Лэмб дотянулась до подоконника, нажала на кнопку будильника, накрыла свитером запотевшее зеркало, сняла с комода фотографии детей и завернула их в бумагу. После похорон старика в мае 1955 года Лэмб с тремя детьми – Октавом, Идой и Мэри-Перл – переехала в Байю-Ферос, Луизиана, вместе со своим дружком, Уорфилдом Данксом (бледно-карие глаза в ободке чистого голубого цвета), Там они купили радио и начали слушать профессора Боба, короля проигрывателей из Шривпорта. Через час после того, как они сняли эту халупу, Мэри-Перл наступила на осиное гнездо и прямо в старом цветастом платьице рванула сквозь заросли колючек, прыгая, как ненормальная, огромными дикими подскоками так, что только мелькали на солнце тонкие и искусанные девчоночьи ноги.

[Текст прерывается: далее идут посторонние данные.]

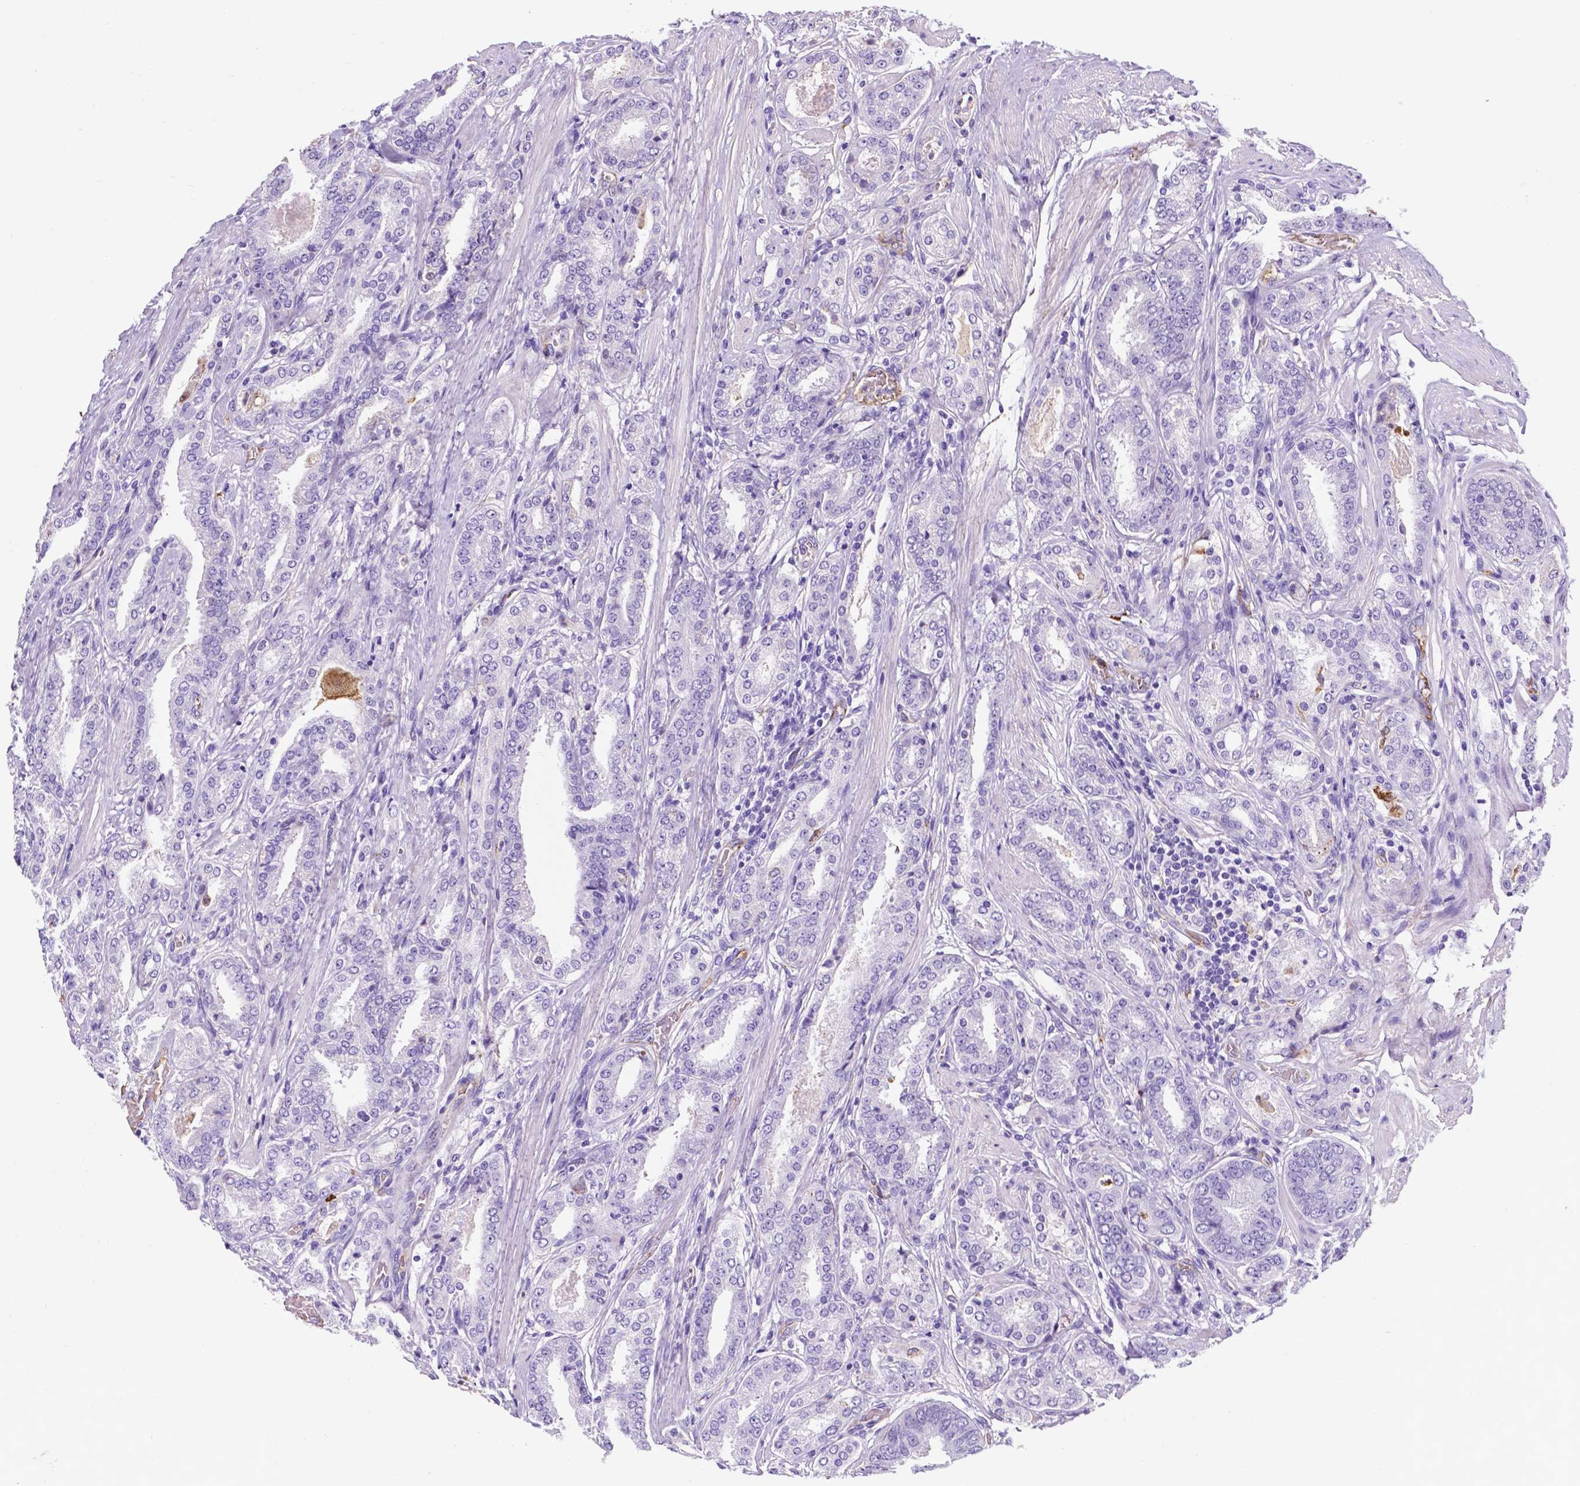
{"staining": {"intensity": "negative", "quantity": "none", "location": "none"}, "tissue": "prostate cancer", "cell_type": "Tumor cells", "image_type": "cancer", "snomed": [{"axis": "morphology", "description": "Adenocarcinoma, High grade"}, {"axis": "topography", "description": "Prostate"}], "caption": "A high-resolution photomicrograph shows IHC staining of prostate adenocarcinoma (high-grade), which demonstrates no significant expression in tumor cells.", "gene": "APOE", "patient": {"sex": "male", "age": 63}}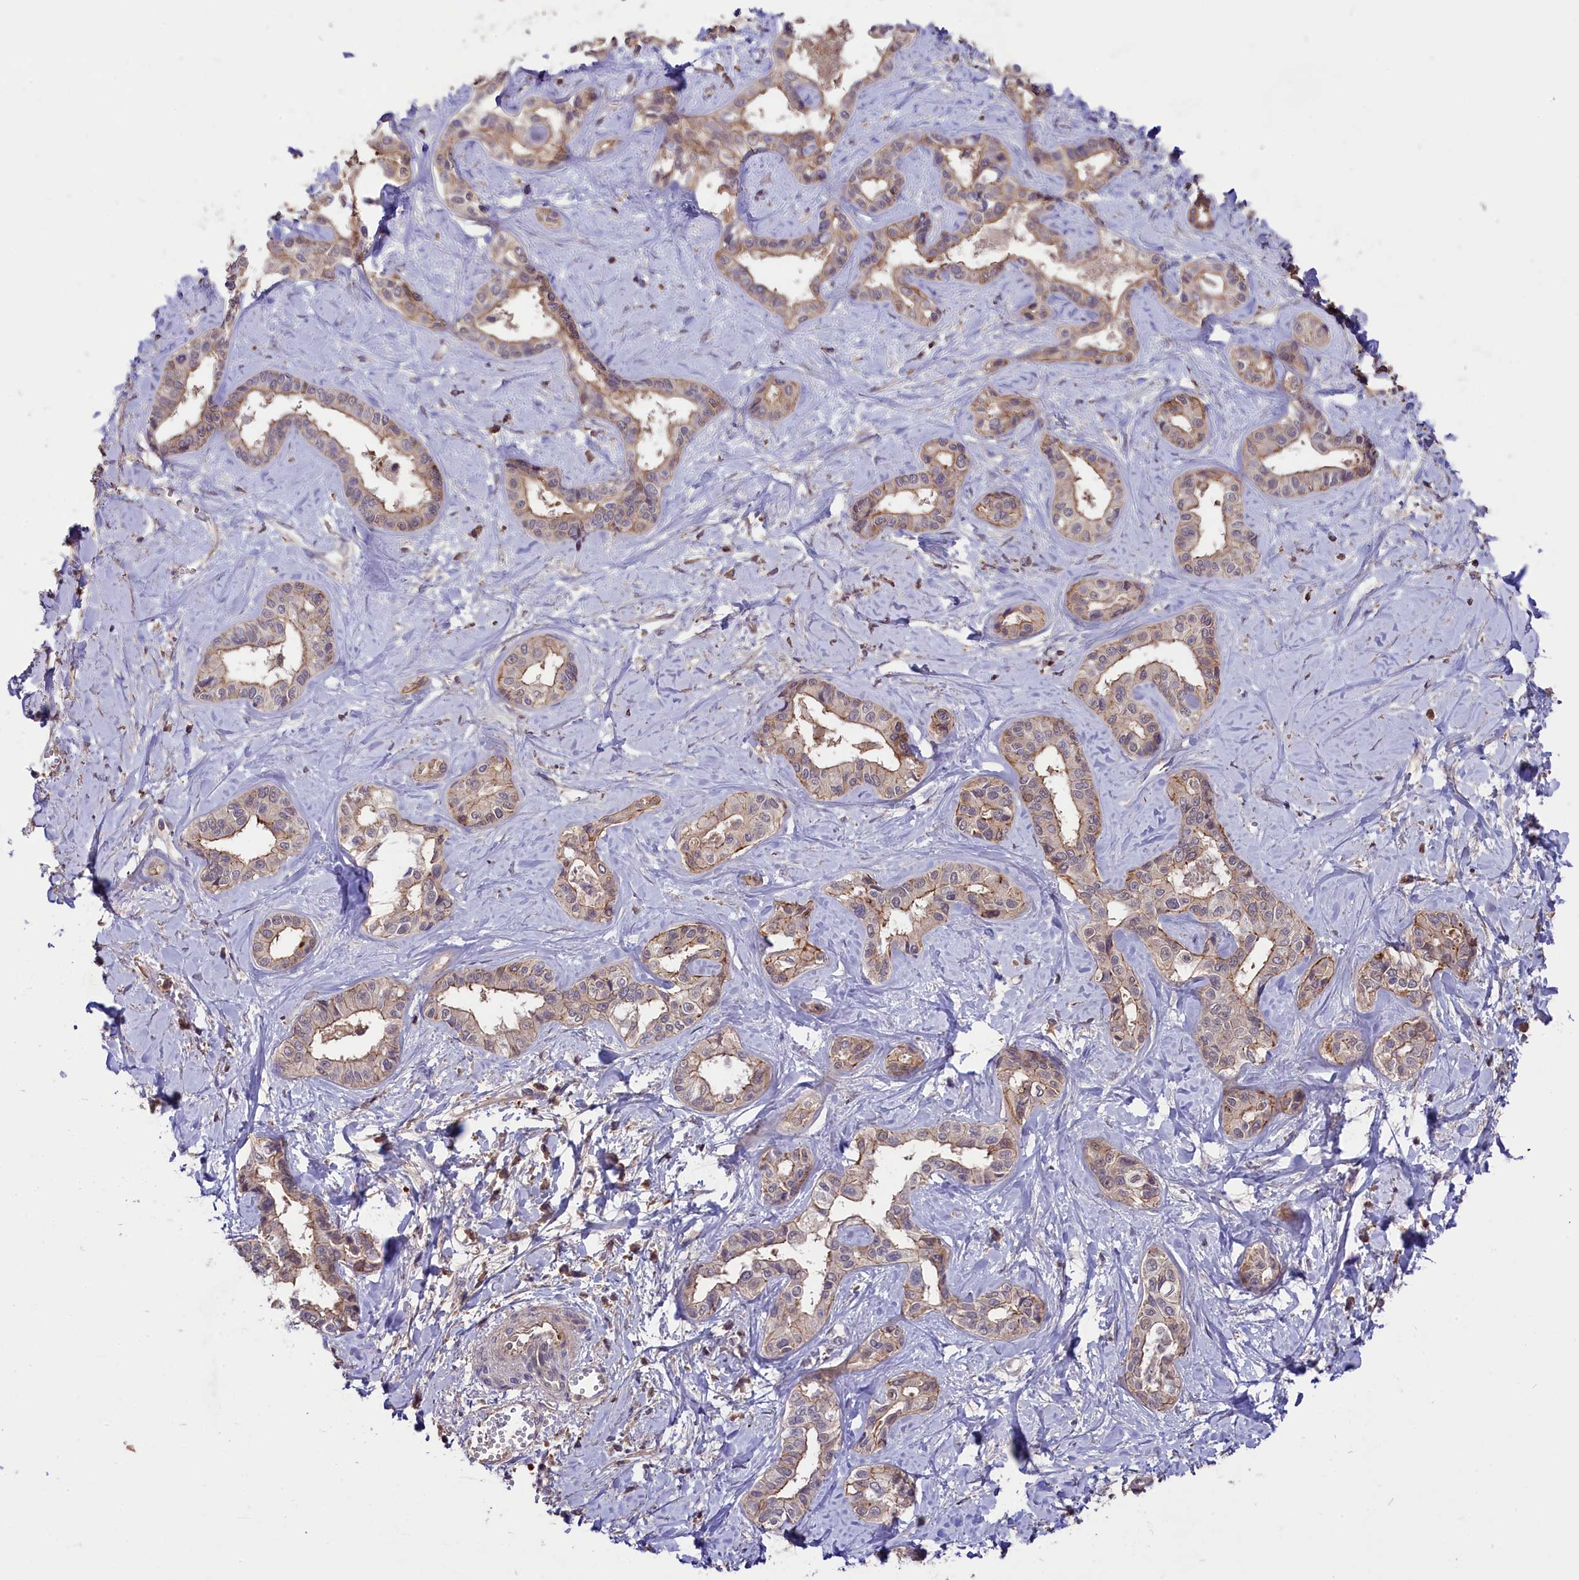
{"staining": {"intensity": "moderate", "quantity": "<25%", "location": "cytoplasmic/membranous"}, "tissue": "liver cancer", "cell_type": "Tumor cells", "image_type": "cancer", "snomed": [{"axis": "morphology", "description": "Cholangiocarcinoma"}, {"axis": "topography", "description": "Liver"}], "caption": "Immunohistochemical staining of human liver cancer (cholangiocarcinoma) shows low levels of moderate cytoplasmic/membranous staining in approximately <25% of tumor cells.", "gene": "SKIDA1", "patient": {"sex": "female", "age": 77}}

Через год несчастный Уорфилд погиб на шоссе: остановился рассмотреть шестисотфунтового борова, несшегося прямо по середине дороги, и в это время пожилая белая женщина въехала на «шевроле» в зад его машины. Лэмб работала на кухне у белого президента колледжа (разрешалось уносить домой кожу, жир, ноги и головы консервированных куриц, картофельные шкурки и черствые горбушки) за пять с половиной долларов в неделю. Надеялась когда-нибудь перебраться наверх – перетряхивать льняные кремовые простыни, стирать пыль с подоконников, расставлять туфли миссис Арстрэддл на косых полках. Дети подрастали. Октав, уже почти мужчина, ловил в заливе рыбу. Ему нужна новая лодка, из которой не надо будет вычерпывать каждые десять минут воду, и с хорошим мотором. Она молилась, чтобы Мэри-Перл не попала в беду, не очень надеясь на результат – девочка была слишком хороша собой и сводила мальчишек с ума. Настоящей бедой была Ида – в восемнадцать лет она выросла до шести футов двух дюймов и весила почти триста фунтов; некрасивая, черная, нос картошкой, щель между зубами; когда девочки прыгали через скакалку, она всегда крутила веревку. Драчливая, с зычным голосом – ей бы родиться мальчишкой. Может она и успокоится после того, как родит первого ребенка, а может и нет – судя по замашкам, она ненавидела мужчин и не собиралась рожать детей, говорила, что на нее не заберется ни один мужик, крушила все на своем пути, а под кроватью у нее была свалена куча книг и журналов в желтых обложках – такого пыльного беспорядка Лэмб в жизни не видала. В любое время дня и ночи к ним в дверь стучались какие-то тетки с новым бумажным хламом.